Nearly 1 in 5 farmworkers in Maine is a migrant worker. Some have documentation to work legally in the U.S. on a permanent basis. Others are here temporarily on federal H-2A visas. Employers that hire through H-2A must first show that no American wants the job — recruiting job applicants through ads in newspapers and public places. They’re also required to cover employees’ transportation, food and housing costs and pay a government-set wage: $12 an hour.
The percentage of those who are undocumented is vanishingly small, farmers recently told the Maine Sunday Telegram. The H-2A requirements weed out would-be scofflaws. So does the U.S. Labor Department, which regularly visits farms to review paperwork, and the E-verify system, a federal database that enables employers to check whether job applicants are authorized to work here.
The guest worker system is not without problems. Farmers feel that it’s expensive and cumbersome; farmworker advocates say that it unfairly ties workers to the employer that brought them to the U.S. Both sides backed the H-2A reforms in the immigration overhaul package that passed the Senate in 2013: That legislation would have abolished H-2A, put in place more flexible visas and given farmworkers a path to citizenship.
But that bill ultimately died in the House — and our country has since embraced an enforcement-centered policy that’s ushering in not change, but panic. The “build that wall” rhetoric began during the presidential campaign. Then came the election and President Donald Trump’s signing of an executive order barring new visas for citizens of some majority-Muslim nations. Sweeping U.S. Immigration and Customs Enforcement raids, ostensibly aimed at catching criminal immigrants, have resulted as well in the arrest of people who have no criminal record but are suspected of being here illegally.

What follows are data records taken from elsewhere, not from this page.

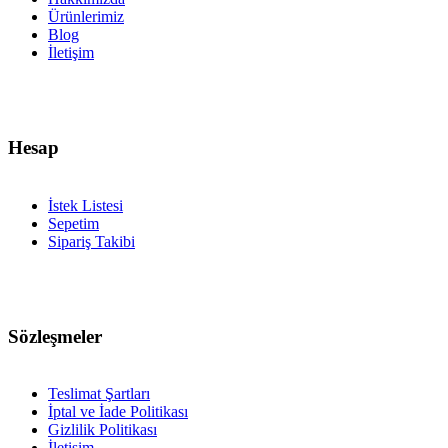
Ürünlerimiz
Blog
İletişim
Hesap
İstek Listesi
Sepetim
Sipariş Takibi
Sözleşmeler
Teslimat Şartları
İptal ve İade Politikası
Gizlilik Politikası
İletişim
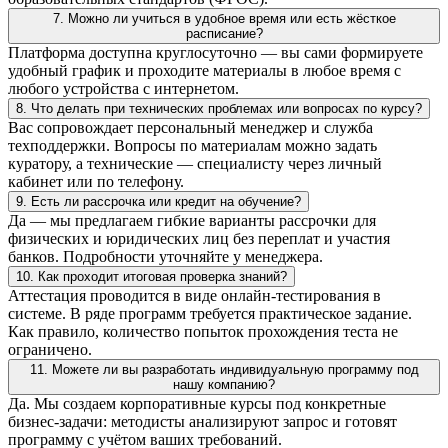
7. Можно ли учиться в удобное время или есть жёсткое
расписание?
Платформа доступна круглосуточно — вы сами формируете
удобный график и проходите материалы в любое время с
любого устройства с интернетом.
8. Что делать при технических проблемах или вопросах по курсу?
Вас сопровождает персональный менеджер и служба
техподдержки. Вопросы по материалам можно задать
куратору, а технические — специалисту через личный
кабинет или по телефону.
9. Есть ли рассрочка или кредит на обучение?
Да — мы предлагаем гибкие варианты рассрочки для
физических и юридических лиц без переплат и участия
банков. Подробности уточняйте у менеджера.
10. Как проходит итоговая проверка знаний?
Аттестация проводится в виде онлайн-тестирования в
системе. В ряде программ требуется практическое задание.
Как правило, количество попыток прохождения теста не
ограничено.
11. Можете ли вы разработать индивидуальную программу под
нашу компанию?
Да. Мы создаем корпоративные курсы под конкретные
бизнес-задачи: методисты анализируют запрос и готовят
программу с учётом ваших требований.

None of this creates a welcoming atmosphere. And guest workers from Mexico, Jamaica and Central America likely are wondering whether they’ll be targets for overzealous immigration enforcement when they get to Maine, where they won’t be able to blend in with the overwhelmingly white population.
Though Donald Trump promised that his election would be good for business, his administration is pushing policies that won’t work for those who grow and harvest our food. It will be up to our elected representatives in Washington to see that we get immigration reforms that benefit both farmers and farmworkers.